As you have seen, multiple people working on the same repository can cause a lot of problems. Github provides another way to collaborate called pull requests. In these each person makes their own copy of the repository on Github, this is known as a fork. Instead of working in the same repository as everyone else, each person works on their own fork. When they are ready to send the changes back to the main repository they create a pull request (literally asking the owner of the repository to do a git pull from theirs). Github wraps this in a nice interface, which allows you to write a comment about what you changed, for the owner to review your changes (and possibly request you make more before they accept it) and for them to finally accept or reject them. Once they are accepted the changes from your fork are merged into the upstream repository. If there are any conflicts then it will be up to the owner of the upstream repository to resolve them.

Pull Requesting Changes

  • Create a fork of the favourite-places repository by visiting https://github.com/CANARI-sprint/git-tutorial and clicking on the fork link near the top right hand corner.
  • Create an additional change to the basic_plots.py file in the repository.
  • Github should now tell you that your fork is "1 commit ahead" of the upstream repository and offer a "Contribute" button to start the pull request.
  • Click this and choose "Open Pull Request".
  • The next screen will highlight the differences between your version and the upstream one.

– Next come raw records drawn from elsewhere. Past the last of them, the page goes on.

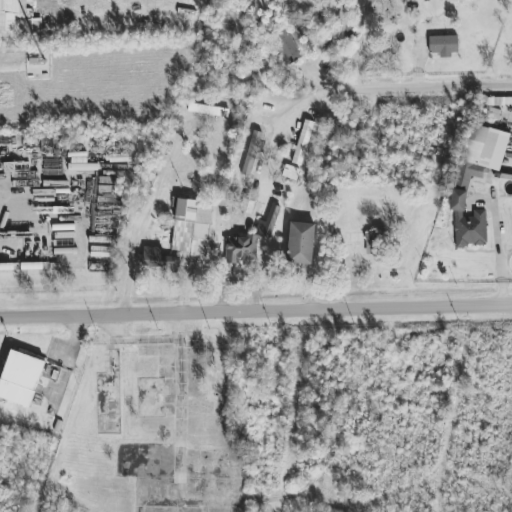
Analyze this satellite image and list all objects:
building: (456, 0)
building: (18, 19)
building: (344, 21)
building: (290, 44)
building: (444, 45)
road: (412, 84)
building: (208, 110)
road: (274, 142)
building: (303, 142)
building: (482, 152)
building: (251, 153)
building: (290, 173)
road: (19, 190)
building: (468, 222)
building: (268, 224)
building: (191, 227)
building: (301, 243)
building: (241, 250)
road: (501, 250)
building: (157, 258)
road: (256, 311)
building: (20, 378)
road: (180, 396)
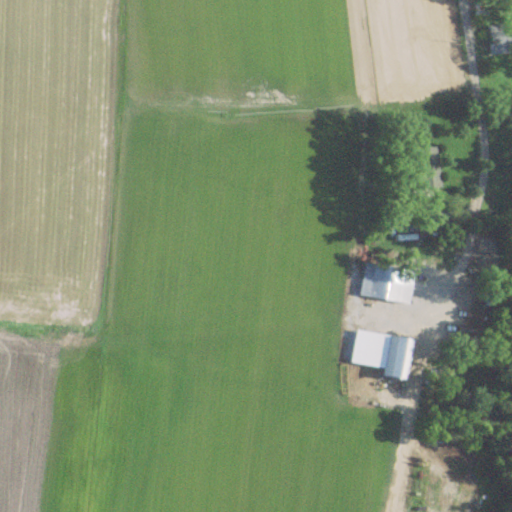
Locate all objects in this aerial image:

Go ahead and click "Create pull request".
  • The repository owner should now get an alert about your pull request and can choose whether to merge it or not.

Pull requests are best for larger projects where you want to control or at least review any changes. This does require the project's owners to spend time reviewing any pull requests. Smaller projects where all the developers trust each other might be better suited to allowing multiple people direct write access.

Making additional changes to a Pull Request

  • Create another pull request using the same method as above.
  • After submitting the pull request, you decide to make another change either because you found a mistake or the upstream repository owner asked you to fix something.
  • Make this change to your fork and push them to github.
  • The pull request should automatically update with any additional changes you make.

Pull Requests in Big Projects

In many large projects all work will be done via pull requests and merging changes back into the main repository will involve a large scale code review process. There may also be autoamted checks involved to stop code which doesn't pass tests (or doesn't have tests) from being merged into a production system.

Summary

  • Conflicts occur when two or more people change the same lines of the same file.
  • The version control system does not allow people to overwrite each other's changes blindly, but highlights conflicts so that they can be resolved.
  • Giving many people write access to the same repository can result in a lot of conflicts if they all change the same file(s).
  • Pull requests offer a controlled way to share your changes and let the project owner review them.